On this, ETX Capital’s Baker said: “The pound is likely to react positively to this as this provides certainty to ongoing trade relations.”
Re-Opening Withdrawal Agreement
Although completely ruled out by the EU, there are proposed options to revisit the withdrawal agreement and pursuing a different route. The
“The Malthouse compromise plan proposed by arch Brexiteer Jacob Rees-Mogg and an amendment to propose a unilateral right of exit from the backstop (both very similar motions), if successful, will likely require a long extension to Article 50,” remarked Baker.
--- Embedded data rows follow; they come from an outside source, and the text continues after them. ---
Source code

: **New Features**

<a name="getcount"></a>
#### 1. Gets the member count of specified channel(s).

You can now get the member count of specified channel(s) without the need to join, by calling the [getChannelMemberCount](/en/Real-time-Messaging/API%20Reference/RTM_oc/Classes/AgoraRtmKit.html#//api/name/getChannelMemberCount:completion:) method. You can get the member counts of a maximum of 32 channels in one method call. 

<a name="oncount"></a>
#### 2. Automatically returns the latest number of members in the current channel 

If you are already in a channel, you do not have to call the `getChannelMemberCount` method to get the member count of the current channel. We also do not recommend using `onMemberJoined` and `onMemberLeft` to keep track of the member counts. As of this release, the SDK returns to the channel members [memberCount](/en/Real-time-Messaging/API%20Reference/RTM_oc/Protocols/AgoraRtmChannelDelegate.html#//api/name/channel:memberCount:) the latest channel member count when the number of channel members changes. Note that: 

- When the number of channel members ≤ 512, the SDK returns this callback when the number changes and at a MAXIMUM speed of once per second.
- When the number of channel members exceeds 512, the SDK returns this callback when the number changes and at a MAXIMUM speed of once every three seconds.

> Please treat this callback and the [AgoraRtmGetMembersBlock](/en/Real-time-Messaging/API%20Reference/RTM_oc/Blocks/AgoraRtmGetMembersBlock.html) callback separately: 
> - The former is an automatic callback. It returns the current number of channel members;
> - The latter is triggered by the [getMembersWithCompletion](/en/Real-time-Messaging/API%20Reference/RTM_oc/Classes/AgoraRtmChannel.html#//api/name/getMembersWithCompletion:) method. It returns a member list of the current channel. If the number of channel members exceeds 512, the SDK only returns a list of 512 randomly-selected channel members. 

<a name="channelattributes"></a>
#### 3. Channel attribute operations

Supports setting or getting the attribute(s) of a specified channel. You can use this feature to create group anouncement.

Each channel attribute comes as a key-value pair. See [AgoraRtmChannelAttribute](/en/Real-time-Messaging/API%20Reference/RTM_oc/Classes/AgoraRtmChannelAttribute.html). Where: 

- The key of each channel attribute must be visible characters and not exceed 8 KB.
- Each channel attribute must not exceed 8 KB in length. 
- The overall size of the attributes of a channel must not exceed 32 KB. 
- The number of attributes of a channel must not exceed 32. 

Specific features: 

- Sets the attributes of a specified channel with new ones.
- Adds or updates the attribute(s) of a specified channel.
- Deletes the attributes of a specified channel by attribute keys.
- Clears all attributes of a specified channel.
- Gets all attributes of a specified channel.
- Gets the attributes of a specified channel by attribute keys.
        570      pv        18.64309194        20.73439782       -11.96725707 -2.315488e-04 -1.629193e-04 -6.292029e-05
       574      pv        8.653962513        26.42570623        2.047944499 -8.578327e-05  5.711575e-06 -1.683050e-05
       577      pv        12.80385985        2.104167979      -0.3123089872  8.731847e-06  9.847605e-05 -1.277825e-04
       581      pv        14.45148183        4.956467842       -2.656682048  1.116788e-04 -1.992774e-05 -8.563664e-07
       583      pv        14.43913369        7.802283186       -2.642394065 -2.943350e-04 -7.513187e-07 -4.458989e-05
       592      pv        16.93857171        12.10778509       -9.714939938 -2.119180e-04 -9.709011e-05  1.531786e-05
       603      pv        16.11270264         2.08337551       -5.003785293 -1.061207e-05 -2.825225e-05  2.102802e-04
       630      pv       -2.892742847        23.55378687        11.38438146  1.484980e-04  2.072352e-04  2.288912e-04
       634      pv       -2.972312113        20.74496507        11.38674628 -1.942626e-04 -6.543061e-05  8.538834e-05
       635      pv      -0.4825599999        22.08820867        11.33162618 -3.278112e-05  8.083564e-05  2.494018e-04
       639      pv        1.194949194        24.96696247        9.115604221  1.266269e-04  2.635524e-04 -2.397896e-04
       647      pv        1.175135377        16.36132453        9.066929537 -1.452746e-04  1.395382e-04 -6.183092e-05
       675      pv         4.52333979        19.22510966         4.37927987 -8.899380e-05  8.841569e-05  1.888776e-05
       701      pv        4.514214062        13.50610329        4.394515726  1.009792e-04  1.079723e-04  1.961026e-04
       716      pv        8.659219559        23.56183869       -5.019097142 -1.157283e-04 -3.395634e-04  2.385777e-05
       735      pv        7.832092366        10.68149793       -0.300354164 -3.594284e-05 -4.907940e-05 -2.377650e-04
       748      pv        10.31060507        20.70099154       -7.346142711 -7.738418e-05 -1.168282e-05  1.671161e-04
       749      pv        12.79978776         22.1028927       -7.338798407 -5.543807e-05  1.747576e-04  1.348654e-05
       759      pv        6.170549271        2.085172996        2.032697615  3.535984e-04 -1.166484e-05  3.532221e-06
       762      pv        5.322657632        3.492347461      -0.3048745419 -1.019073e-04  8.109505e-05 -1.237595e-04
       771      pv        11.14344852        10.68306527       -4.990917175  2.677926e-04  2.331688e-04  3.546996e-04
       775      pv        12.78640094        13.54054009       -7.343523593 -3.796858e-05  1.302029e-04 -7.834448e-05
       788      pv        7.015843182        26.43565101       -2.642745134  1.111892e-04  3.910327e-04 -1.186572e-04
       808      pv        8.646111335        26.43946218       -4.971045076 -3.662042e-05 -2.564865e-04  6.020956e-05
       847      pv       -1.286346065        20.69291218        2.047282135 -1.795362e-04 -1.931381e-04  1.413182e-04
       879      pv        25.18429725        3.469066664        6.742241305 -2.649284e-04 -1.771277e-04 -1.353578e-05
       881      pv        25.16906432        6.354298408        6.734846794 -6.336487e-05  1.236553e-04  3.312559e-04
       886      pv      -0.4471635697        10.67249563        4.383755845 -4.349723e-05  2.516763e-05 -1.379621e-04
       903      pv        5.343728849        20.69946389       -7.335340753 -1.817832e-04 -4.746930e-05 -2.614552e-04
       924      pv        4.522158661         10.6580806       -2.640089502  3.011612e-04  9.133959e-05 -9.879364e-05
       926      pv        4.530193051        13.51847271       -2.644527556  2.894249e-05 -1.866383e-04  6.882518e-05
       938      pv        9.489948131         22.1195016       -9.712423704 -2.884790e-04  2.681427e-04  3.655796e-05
He added though: “There’s no guarantee an extension will be given, with the pound likely to stagnate or fall due to the uncertainty remaining.”
EFTA & EEA
The European Free Trade Association (EFTA), a collective of four member states – Iceland, Liechtenstein, Norway and Switzerland – that promotes free trade, whilst the European Economic Area (EEA) provides a single market that enables free movement of labour, goods, services, and capital for all EU member states plus Iceland, Liechtenstein and Norway.
Switzerland is not part of the EEA, but holds a substantial amount of bilateral agreements that allows it to operate within the single market.
Both these models do not cover fisheries and common agriculture, nor do they cover a customs union or common trade policy.
“It is not clear whether the U.K. will seek to join and look to change the terms, a move in this direction is a seismic shift from the current path. Original members of EFTA would need to approve any new members,” posited Baker.
Moreover, the ETX Capital analysts remarked: “With the close cooperation with the EU that comes from being part of this group, it’s likely to benefit the pound.”
A People’s Vote
The Kyle and Wilson option puts the vote back to the public. Any deal agreed should be verified by the electorate, including the option of overturning the original 2016 vote. But if that happened one could expect the people who voted for Brexit to be taking to the streets.
“The pound would favour this as based on the carnage that has ensued in recent times,” Baker said. “The [British] public may feel the only option is to go back on the original referendum. Not enough support from the big parties and any optimism should be carefully watched as the market has not been at its best when predicting votes.”
Revoking Article 50
This option of revoking Article involves removing the default no-deal as currently enshrined in law with revoking Article 50. So, if MPs are unable to agree then the U.K. will remain a full member of the EU.
“This will be a positive for the pound, but the fallout from not delivering a referendum result will likely limit the long-term gains,” ventured Baker at ETX Capital.
But, as Wilson at Markets.com pointed out, however it all turns out will any these votes actually matter? Jury out on that.